Don't you think it would be interesting and delightful to study these exquisite creatures?

III
AUTUMN

It is a bright warm day in October; and once more, as we go for our ramble, everything seems changed. The autumn flowers are blooming, the autumn tints are in the leaves; and again there are different animals, and different birds, and different insects almost everywhere around us.

We hardly take ten steps before there is a sudden commotion in a clump of tall grass by the path, and a red-backed mouse leaps almost over our toes and dives down a little hole which otherwise we should not have noticed. Doubtless he carried a mouthful of grass-seeds to add to his granary under ground. All over the country mice and gophers and squirrels are doing the same thing. There's a big gray squirrel, now, scratching a hole in the ground as busily as a terrier who thinks he smells a mole. Suddenly he stops, drops a hickory-nut into the little grave, paws the dirt and leaves over it, pats them down, and canters away. All day he is burying nuts so that when, next winter, the trees are bare, he may dig them up and feed upon their meat. Sometimes he doesn't need to, or forgets, and then a tree may spring up. Many a fine hickory or chestnut was planted in this way by squirrels.

CHICKADEE AND WHITE-BREASTED NUTHATCH.

What is that red squirrel doing under the chestnut-tree by the side of the lane? He is hard at work collecting chestnuts, stuffing his big cheeks with them and carrying them away to hide for use next winter. He seems to realize that although he will sleep in his bed under the stone fence almost the whole time from Thanksgiving to Easter, he will wake up now and then, on warm days, and will feel dreadfully hungry. But then there will be little to be found in the way of food. So he is now gathering nuts and acorns and dry mushrooms, and hiding them away so as to be prepared. Some he puts in a hole in the trunk of a tree, others in crevices in the stone wall; others he takes into his hole underground, where his cousin, the saucy chipmunk, stores all of his savings.

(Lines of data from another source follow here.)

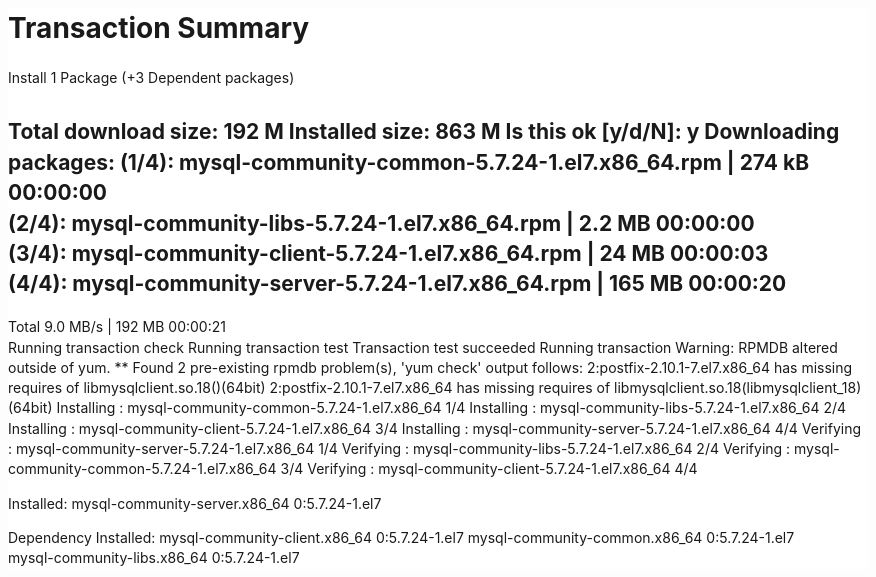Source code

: Transaction Summary
=========================================================================================================================
Install  1 Package (+3 Dependent packages)

Total download size: 192 M
Installed size: 863 M
Is this ok [y/d/N]: y
Downloading packages:
(1/4): mysql-community-common-5.7.24-1.el7.x86_64.rpm                                             | 274 kB  00:00:00     
(2/4): mysql-community-libs-5.7.24-1.el7.x86_64.rpm                                               | 2.2 MB  00:00:00     
(3/4): mysql-community-client-5.7.24-1.el7.x86_64.rpm                                             |  24 MB  00:00:03     
(4/4): mysql-community-server-5.7.24-1.el7.x86_64.rpm                                             | 165 MB  00:00:20     
-------------------------------------------------------------------------------------------------------------------------
Total                                                                                    9.0 MB/s | 192 MB  00:00:21     
Running transaction check
Running transaction test
Transaction test succeeded
Running transaction
Warning: RPMDB altered outside of yum.
** Found 2 pre-existing rpmdb problem(s), 'yum check' output follows:
2:postfix-2.10.1-7.el7.x86_64 has missing requires of libmysqlclient.so.18()(64bit)
2:postfix-2.10.1-7.el7.x86_64 has missing requires of libmysqlclient.so.18(libmysqlclient_18)(64bit)
  Installing : mysql-community-common-5.7.24-1.el7.x86_64                                                            1/4 
  Installing : mysql-community-libs-5.7.24-1.el7.x86_64                                                              2/4 
  Installing : mysql-community-client-5.7.24-1.el7.x86_64                                                            3/4 
  Installing : mysql-community-server-5.7.24-1.el7.x86_64                                                            4/4 
  Verifying  : mysql-community-server-5.7.24-1.el7.x86_64                                                            1/4 
  Verifying  : mysql-community-libs-5.7.24-1.el7.x86_64                                                              2/4 
  Verifying  : mysql-community-common-5.7.24-1.el7.x86_64                                                            3/4 
  Verifying  : mysql-community-client-5.7.24-1.el7.x86_64                                                            4/4 

Installed:
  mysql-community-server.x86_64 0:5.7.24-1.el7                                                                           

Dependency Installed:
  mysql-community-client.x86_64 0:5.7.24-1.el7                mysql-community-common.x86_64 0:5.7.24-1.el7               
  mysql-community-libs.x86_64 0:5.7.24-1.el7                 
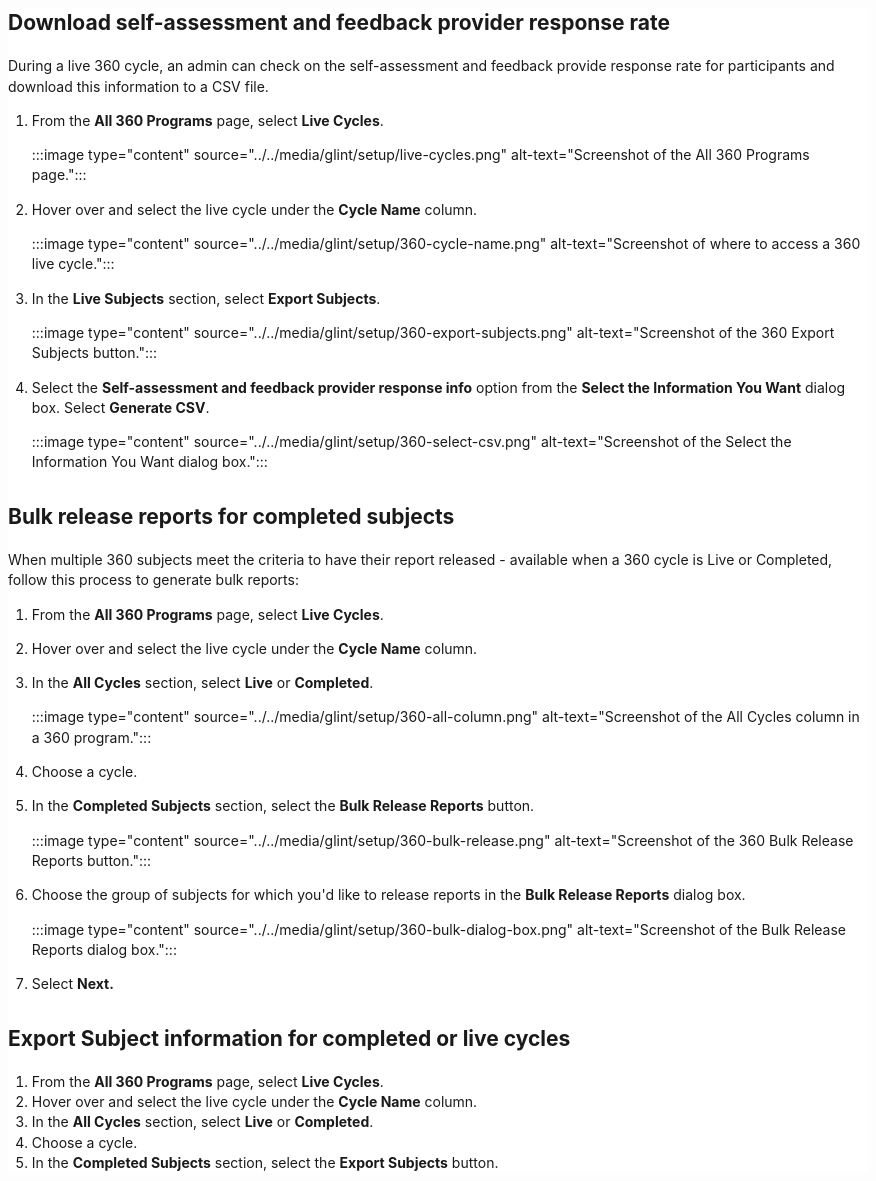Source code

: ## Download self-assessment and feedback provider response rate 

During a live 360 cycle, an admin can check on the self-assessment and feedback provide response rate for participants and download this information to a CSV file.

1. From the **All 360 Programs** page, select **Live Cycles**. 

   :::image type="content" source="../../media/glint/setup/live-cycles.png" alt-text="Screenshot of the All 360 Programs page.":::

1. Hover over and select the live cycle under the **Cycle Name** column.

   :::image type="content" source="../../media/glint/setup/360-cycle-name.png" alt-text="Screenshot of where to access a 360 live cycle.":::

1. In the **Live Subjects** section, select **Export Subjects**.

   :::image type="content" source="../../media/glint/setup/360-export-subjects.png" alt-text="Screenshot of the 360 Export Subjects button.":::

1. Select the **Self-assessment and feedback provider response info** option from the **Select the Information You Want** dialog box. Select **Generate CSV**.

   :::image type="content" source="../../media/glint/setup/360-select-csv.png" alt-text="Screenshot of the Select the Information You Want dialog box.":::

## Bulk release reports for completed subjects

When multiple 360 subjects meet the criteria to have their report released - available when a 360 cycle is Live or Completed, follow this process to generate bulk reports:

1. From the **All 360 Programs** page, select **Live Cycles**.
2. Hover over and select the live cycle under the **Cycle Name** column.
3. In the **All Cycles** section, select **Live** or **Completed**.

   :::image type="content" source="../../media/glint/setup/360-all-column.png" alt-text="Screenshot of the All Cycles column in a 360 program.":::

4. Choose a cycle.
5. In the **Completed Subjects** section, select the **Bulk Release Reports** button.

   :::image type="content" source="../../media/glint/setup/360-bulk-release.png" alt-text="Screenshot of the 360 Bulk Release Reports button.":::

6. Choose the group of subjects for which you'd like to release reports in the **Bulk Release Reports** dialog box. 

   :::image type="content" source="../../media/glint/setup/360-bulk-dialog-box.png" alt-text="Screenshot of the Bulk Release Reports dialog box.":::

7. Select **Next.**

## Export Subject information for completed or live cycles

1. From the **All 360 Programs** page, select **Live Cycles**.
2. Hover over and select the live cycle under the **Cycle Name** column.
3. In the **All Cycles** section, select **Live** or **Completed**.
4. Choose a cycle.
5. In the **Completed Subjects** section, select the **Export Subjects** button.
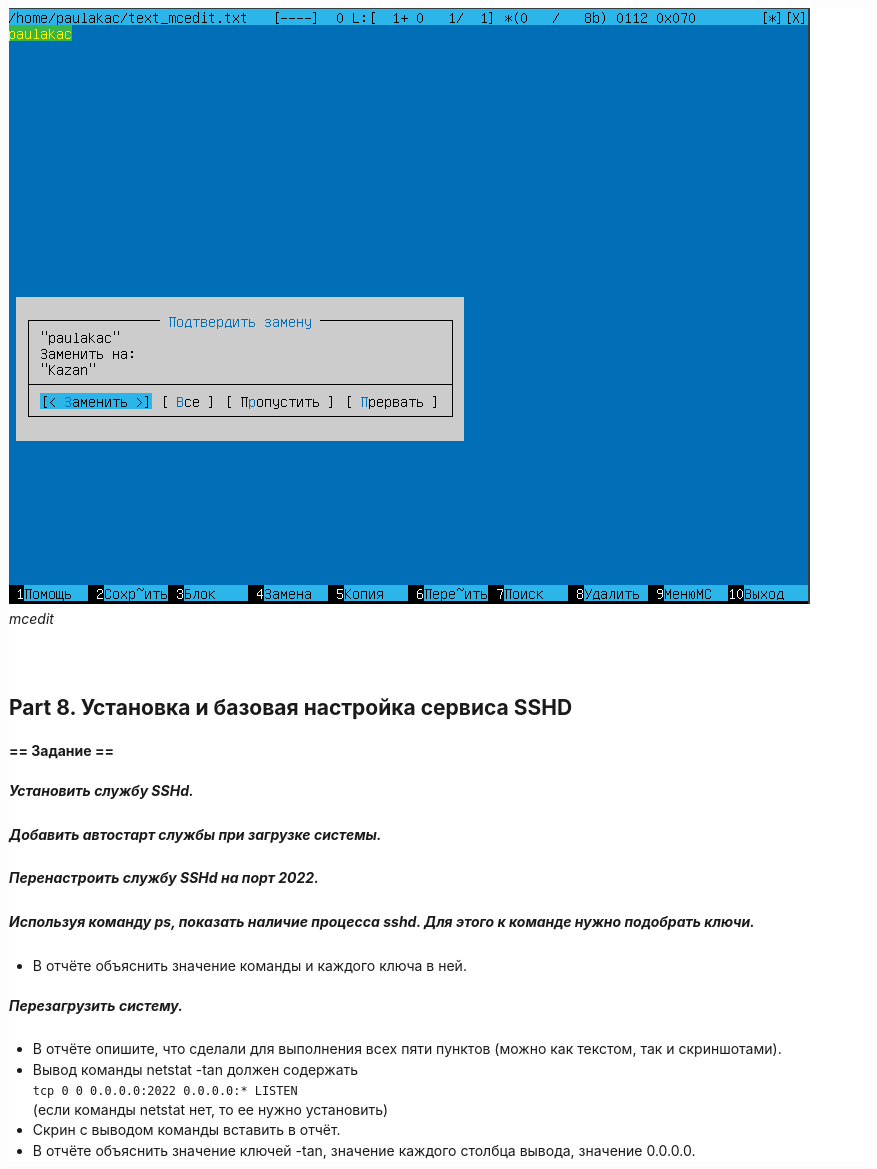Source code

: ![mcedit](images/7.12.png)<br>*mcedit*<br>

<br>

## Part 8. Установка и базовая настройка сервиса **SSHD**

**== Задание ==**

##### Установить службу SSHd.  
##### Добавить автостарт службы при загрузке системы.  
##### Перенастроить службу SSHd на порт 2022.  
##### Используя команду ps, показать наличие процесса sshd. Для этого к команде нужно подобрать ключи.
- В отчёте объяснить значение команды и каждого ключа в ней.
##### Перезагрузить систему.
- В отчёте опишите, что сделали для выполнения всех пяти пунктов (можно как текстом, так и скриншотами).
- Вывод команды netstat -tan должен содержать  \
`tcp 0 0 0.0.0.0:2022 0.0.0.0:* LISTEN`  \
(если команды netstat нет, то ее нужно установить)
- Скрин с выводом команды вставить в отчёт.
- В отчёте объяснить значение ключей -tan, значение каждого столбца вывода, значение 0.0.0.0.
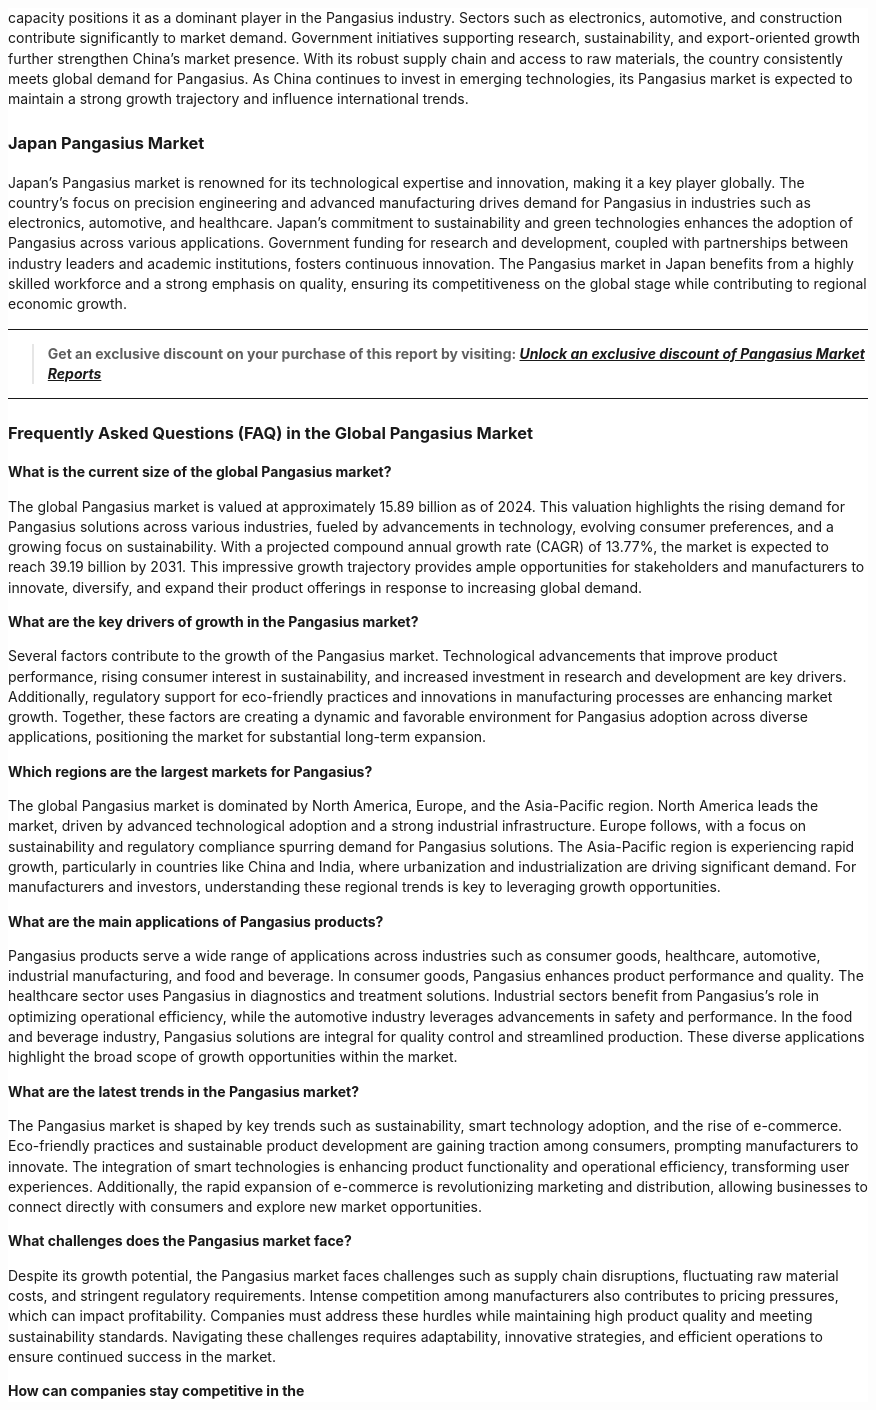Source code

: capacity positions it as a dominant player in the Pangasius industry. Sectors such as electronics, automotive, and construction contribute significantly to market demand. Government initiatives supporting research, sustainability, and export-oriented growth further strengthen China&rsquo;s market presence. With its robust supply chain and access to raw materials, the country consistently meets global demand for Pangasius. As China continues to invest in emerging technologies, its Pangasius market is expected to maintain a strong growth trajectory and influence international trends.</p><h3>Japan Pangasius Market</h3><p>Japan&rsquo;s Pangasius market is renowned for its technological expertise and innovation, making it a key player globally. The country&rsquo;s focus on precision engineering and advanced manufacturing drives demand for Pangasius in industries such as electronics, automotive, and healthcare. Japan&rsquo;s commitment to sustainability and green technologies enhances the adoption of Pangasius across various applications. Government funding for research and development, coupled with partnerships between industry leaders and academic institutions, fosters continuous innovation. The Pangasius market in Japan benefits from a highly skilled workforce and a strong emphasis on quality, ensuring its competitiveness on the global stage while contributing to regional economic growth.</p><hr /><blockquote><p><strong>Get an exclusive discount on your purchase of this report by visiting: <em><a href="://marketresearchpulse.com/ask-for-discount/19998?utm_source=Github&amp;utm_medium=0112">Unlock an exclusive discount of Pangasius Market Reports</a></em>&nbsp;</strong></p></blockquote><hr /><h3>Frequently Asked Questions (FAQ) in the Global Pangasius Market</h3><p><strong>What is the current size of the global Pangasius market?</strong></p><p>The global Pangasius market is valued at approximately 15.89 billion as of 2024. This valuation highlights the rising demand for Pangasius solutions across various industries, fueled by advancements in technology, evolving consumer preferences, and a growing focus on sustainability. With a projected compound annual growth rate (CAGR) of 13.77%, the market is expected to reach 39.19 billion by 2031. This impressive growth trajectory provides ample opportunities for stakeholders and manufacturers to innovate, diversify, and expand their product offerings in response to increasing global demand.</p><p><strong>What are the key drivers of growth in the Pangasius market?</strong></p><p>Several factors contribute to the growth of the Pangasius market. Technological advancements that improve product performance, rising consumer interest in sustainability, and increased investment in research and development are key drivers. Additionally, regulatory support for eco-friendly practices and innovations in manufacturing processes are enhancing market growth. Together, these factors are creating a dynamic and favorable environment for Pangasius adoption across diverse applications, positioning the market for substantial long-term expansion.</p><p><strong>Which regions are the largest markets for Pangasius?</strong></p><p>The global Pangasius market is dominated by North America, Europe, and the Asia-Pacific region. North America leads the market, driven by advanced technological adoption and a strong industrial infrastructure. Europe follows, with a focus on sustainability and regulatory compliance spurring demand for Pangasius solutions. The Asia-Pacific region is experiencing rapid growth, particularly in countries like China and India, where urbanization and industrialization are driving significant demand. For manufacturers and investors, understanding these regional trends is key to leveraging growth opportunities.</p><p><strong>What are the main applications of Pangasius products?</strong></p><p>Pangasius products serve a wide range of applications across industries such as consumer goods, healthcare, automotive, industrial manufacturing, and food and beverage. In consumer goods, Pangasius enhances product performance and quality. The healthcare sector uses Pangasius in diagnostics and treatment solutions. Industrial sectors benefit from Pangasius&rsquo;s role in optimizing operational efficiency, while the automotive industry leverages advancements in safety and performance. In the food and beverage industry, Pangasius solutions are integral for quality control and streamlined production. These diverse applications highlight the broad scope of growth opportunities within the market.</p><p><strong>What are the latest trends in the Pangasius market?</strong></p><p>The Pangasius market is shaped by key trends such as sustainability, smart technology adoption, and the rise of e-commerce. Eco-friendly practices and sustainable product development are gaining traction among consumers, prompting manufacturers to innovate. The integration of smart technologies is enhancing product functionality and operational efficiency, transforming user experiences. Additionally, the rapid expansion of e-commerce is revolutionizing marketing and distribution, allowing businesses to connect directly with consumers and explore new market opportunities.</p><p><strong>What challenges does the Pangasius market face?</strong></p><p>Despite its growth potential, the Pangasius market faces challenges such as supply chain disruptions, fluctuating raw material costs, and stringent regulatory requirements. Intense competition among manufacturers also contributes to pricing pressures, which can impact profitability. Companies must address these hurdles while maintaining high product quality and meeting sustainability standards. Navigating these challenges requires adaptability, innovative strategies, and efficient operations to ensure continued success in the market.</p><p><strong>How can companies stay competitive in the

Notice how the pretty little animal uses his bushy tail as he scampers along a branch. Do you see that he holds it stretched out behind him, and keeps on turning it slightly first to one side and then to the other? The fact is that it helps him to keep his balance. When a man walks upon the tight rope he generally carries in his hands a long pole, which is weighted at each end with lead. Then if he feels that he is losing his balance, he can almost always recover it again by tilting up his pole. The squirrel's tail serves him as a sort of balancing-pole, and by turning it a little bit to one side, or a little bit to the other, he can run along the slenderest branches at full speed without any danger of falling.

Everywhere we go we hear the whirring of grasshoppers, the chirping of black crickets, and the shrill declarations of the katydids. A blind man who could not see the scarlet of the maples, the deep crimson and purple of sumachs, the pepperidge and the blackberry thickets, or the golden glow in the birches as the sunlight strikes through them, would know the season of the year by the sounds.